Task requirements:
**A.** List every euro price given in the Sardinia travel account, with what each one paid for.
**B.** In the Sardinia travel account, where did the travelers end up having pasta?
**C.** Reproduce the Sardinia travel account from "Spiaggia Lunga; Villasimius, Sardinia" to "carnival – already underway.".

Text provided:
____

Spiaggia Lunga; Villasimius, Sardinia
On our way back to Cagliari, the rain started. We managed to get our train tickets to Sassari (EUR 15.75) and, as the restaurant recommended in Oristano was closed, we ended up having pasta at La Gobbetta.
Our train was significantly delayed, so we missed the connection train to Alghero. We were accompanied to the (connection) bus stop (ticket: EUR 2.20) and waited with a couple of Dutch travellers, watching the carnival – already underway.
It seems like the clouds had plotted against us all day, because Alghero welcomed us with a violent thunderstorm and we could get to our accommodation (S’Istella; EUR 25/twin room) and to our lovely host [who brought us merendine for the following day even if our stay didn’t include breakfast] relatively dry only with the help of a local bus driver who took us as close as possible to our end-point and didn’t charge us a thing.

____

Dataset extract:

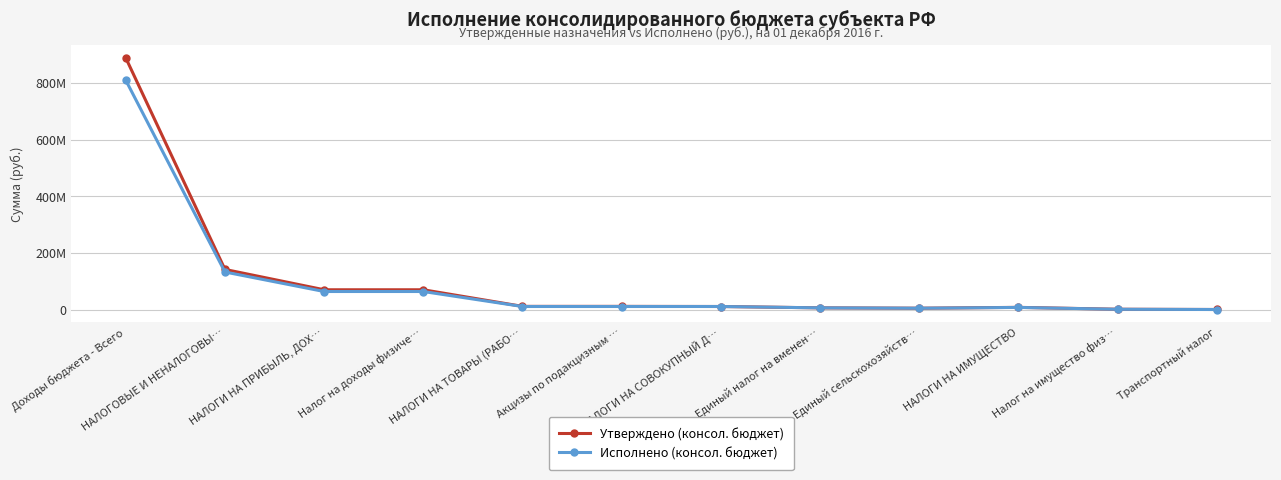

List the series in order of their overall mean, highest first.

Утверждено (консол. бюджет), Исполнено (консол. бюджет)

____

Answers to the problems:
**A.**
EUR 15.75: train tickets to Sassari
EUR 2.20: the connection bus ticket
EUR 25: a twin room at S'Istella

**B.** At La Gobbetta.

**C.**
Spiaggia Lunga; Villasimius, Sardinia
On our way back to Cagliari, the rain started. We managed to get our train tickets to Sassari (EUR 15.75) and, as the restaurant recommended in Oristano was closed, we ended up having pasta at La Gobbetta.
Our train was significantly delayed, so we missed the connection train to Alghero. We were accompanied to the (connection) bus stop (ticket: EUR 2.20) and waited with a couple of Dutch travellers, watching the carnival – already underway.